At first blush, the new requirements seem OK. They call for the testing of up to four water wells situated near a proposed gas-well site, with follow-up testing at various intervals after the gas well is installed. But environmentalists rightly point out that there might be a great many more water wells than four surrounding a proposed drilling site, and limiting the testing to drilling activity misses some potentially significant sources of contamination such as compressor stations, pipelines and holding tanks.
The rules also miss the mark set by Gov. John Hickenlooper when he called for them to be crafted, in such as way as that there be a consistent, statewide protocol for protecting groundwater. The new requirements do not apply to the Wattenberg Field northwest of Denver, where there are more than 17,000 wells and thousands more in the works. The COGCC justifies this exemption citing local testing requirements, but if the goal is a blanket rule, this one misses the mark.
The industry’s predictable position that the new requirements will make it cost-prohibitive to recover the state’s abundant gas and oil resources is unconvincing. It makes sense, though, for industry to make those claims. After all, it is in the business of making as large a profit as it can, and any impingement on that bottom line is unwelcome. It would irresponsible for the industry not to advocate on its own behalf, but the COGCC must be able to discern between legitimate concerns and those that are little more than rote.

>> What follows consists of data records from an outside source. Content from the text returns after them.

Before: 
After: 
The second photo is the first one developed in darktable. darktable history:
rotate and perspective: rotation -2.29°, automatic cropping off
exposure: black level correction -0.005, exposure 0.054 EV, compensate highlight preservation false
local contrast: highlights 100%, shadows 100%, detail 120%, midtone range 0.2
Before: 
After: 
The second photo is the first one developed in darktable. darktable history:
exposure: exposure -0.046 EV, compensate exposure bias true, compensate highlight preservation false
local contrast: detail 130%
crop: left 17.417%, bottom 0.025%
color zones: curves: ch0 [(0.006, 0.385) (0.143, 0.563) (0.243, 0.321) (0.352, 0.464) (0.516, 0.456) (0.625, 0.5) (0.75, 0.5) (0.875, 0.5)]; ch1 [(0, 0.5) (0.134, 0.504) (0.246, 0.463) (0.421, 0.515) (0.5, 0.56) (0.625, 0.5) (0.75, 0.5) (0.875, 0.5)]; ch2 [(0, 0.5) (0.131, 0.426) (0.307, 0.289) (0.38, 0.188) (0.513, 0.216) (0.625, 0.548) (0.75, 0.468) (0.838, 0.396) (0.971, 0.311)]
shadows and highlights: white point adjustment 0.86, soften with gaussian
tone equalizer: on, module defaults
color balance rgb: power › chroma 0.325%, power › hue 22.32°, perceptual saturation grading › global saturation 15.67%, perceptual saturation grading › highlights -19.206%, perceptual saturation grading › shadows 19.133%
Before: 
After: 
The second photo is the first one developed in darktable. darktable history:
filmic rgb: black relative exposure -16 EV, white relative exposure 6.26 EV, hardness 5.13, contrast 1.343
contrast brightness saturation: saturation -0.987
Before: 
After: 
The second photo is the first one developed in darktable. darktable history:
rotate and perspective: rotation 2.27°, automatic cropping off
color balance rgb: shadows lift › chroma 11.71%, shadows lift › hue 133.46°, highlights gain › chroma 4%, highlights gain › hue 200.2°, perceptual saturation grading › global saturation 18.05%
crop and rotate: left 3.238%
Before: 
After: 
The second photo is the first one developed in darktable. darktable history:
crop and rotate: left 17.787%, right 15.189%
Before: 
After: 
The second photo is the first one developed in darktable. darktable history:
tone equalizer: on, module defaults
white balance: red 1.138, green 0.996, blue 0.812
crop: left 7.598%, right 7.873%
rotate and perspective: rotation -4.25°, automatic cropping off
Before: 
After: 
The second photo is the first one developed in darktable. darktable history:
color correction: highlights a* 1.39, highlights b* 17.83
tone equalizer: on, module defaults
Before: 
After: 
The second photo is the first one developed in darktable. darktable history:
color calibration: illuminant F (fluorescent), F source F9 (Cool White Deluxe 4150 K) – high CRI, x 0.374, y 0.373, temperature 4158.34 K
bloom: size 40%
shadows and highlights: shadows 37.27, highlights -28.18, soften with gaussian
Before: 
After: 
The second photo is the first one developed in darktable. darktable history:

In their typecast role, environmentalists are calling the new rules a farce. While they may fall short of being as effective as the COGCC is touting them to be, the regulations are not completely devoid of merit. By providing some baseline water-well testing, as well as some follow-up monitoring, there will be a growing body of knowledge surrounding how drilling affects groundwater. That is not a bad thing, but it is far from the broader good the rule could have accomplished.
Regulating is inherently a political process that must balance competing, if not polarized interests. It is not easy work, but that should not dissuade those engaged in it from making difficult decisions that might leave one party upset. If it means protecting Coloradans’ health and that of the state’s environment, there is every reason to spend significant political capital. The COGCC underinvested in its new rule.